Example that triggers ImagePullBackOff:
apiVersion: v1
kind: Pod
metadata:
name: pull-demo
spec:
containers:
- name: pull-demo
image: ngiinx:1.14.2
restartPolicy: Always
Here, ngiinx:1.14.2 is a typo; Kubernetes can’t find it, so the pod reports ErrImagePull followed by ImagePullBackOff.
Troubleshooting Steps to Resolve ImagePullBackOff
a. The steps you can follow to troubleshoot the ImagePullBackOff error:
1. View pod status
kubectl get pods
NAME READY STATUS RESTARTS AGE
test-pod 0/1 ErrImagePull 0 19s
NAME READY STATUS RESTARTS AGE
test-pod 0/1 ImagePullBackOff 0 52s
Look for STATUS = ImagePullBackOff (often preceded by ErrImagePull)
2. Inspect pod details
kubectl describe pod <pod> -n <ns>
Events:
Type Reason Age From Message
---- ------ ---- ---- -------
Normal Scheduled 41s default-scheduler Successfully assigned default/test-pod to docker-desktop
Normal Pulling 19s (x2 over 39s) kubelet Pulling image "ngiinx:1.14.2"
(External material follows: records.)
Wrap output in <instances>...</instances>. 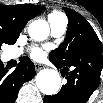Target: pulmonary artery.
Wrapping results in <instances>:
<instances>
[{
  "label": "pulmonary artery",
  "mask_w": 103,
  "mask_h": 103,
  "mask_svg": "<svg viewBox=\"0 0 103 103\" xmlns=\"http://www.w3.org/2000/svg\"><path fill=\"white\" fill-rule=\"evenodd\" d=\"M51 34L53 37L59 38L63 36L67 29V18L63 15L56 18H48ZM21 54V50L13 49L9 52L10 58H16Z\"/></svg>",
  "instance_id": "e3ab8cb5"
}]
</instances>
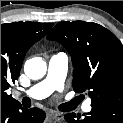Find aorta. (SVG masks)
Segmentation results:
<instances>
[{"mask_svg":"<svg viewBox=\"0 0 123 123\" xmlns=\"http://www.w3.org/2000/svg\"><path fill=\"white\" fill-rule=\"evenodd\" d=\"M47 71L46 62L40 57H34L25 62L24 72L30 79H40Z\"/></svg>","mask_w":123,"mask_h":123,"instance_id":"762f6f07","label":"aorta"}]
</instances>
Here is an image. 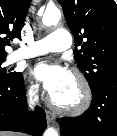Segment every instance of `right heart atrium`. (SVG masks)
I'll list each match as a JSON object with an SVG mask.
<instances>
[{"instance_id": "1", "label": "right heart atrium", "mask_w": 117, "mask_h": 136, "mask_svg": "<svg viewBox=\"0 0 117 136\" xmlns=\"http://www.w3.org/2000/svg\"><path fill=\"white\" fill-rule=\"evenodd\" d=\"M38 93V86L34 83H30V85L27 88V97L29 99H34L37 96Z\"/></svg>"}]
</instances>
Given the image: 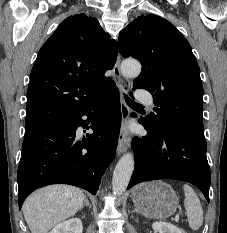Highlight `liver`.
<instances>
[{"mask_svg":"<svg viewBox=\"0 0 227 233\" xmlns=\"http://www.w3.org/2000/svg\"><path fill=\"white\" fill-rule=\"evenodd\" d=\"M85 198L83 192L73 186L51 185L37 190L22 207L31 233H48L81 210Z\"/></svg>","mask_w":227,"mask_h":233,"instance_id":"1","label":"liver"}]
</instances>
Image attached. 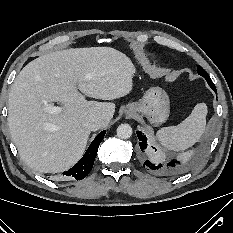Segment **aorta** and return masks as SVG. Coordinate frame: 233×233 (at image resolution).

Warning Failed 14s (x2 over 34s) kubelet Failed to pull image "nginx:1.14.2": Error response from daemon: pull access denied for nginx, repository does not exist or may require 'docker login': denied: requested access to the resource is denied
Warning Failed 14s (x2 over 34s) kubelet Error: ErrImagePull
Normal BackOff 3s (x2 over 34s) kubelet Back-off pulling image "nginy:1.14.2"
Warning Failed 3s (x2 over 34s) kubelet Error: ImagePullBackOff
In Events, look for messages like ErrImagePull, Repository does not exist, or pull access denied.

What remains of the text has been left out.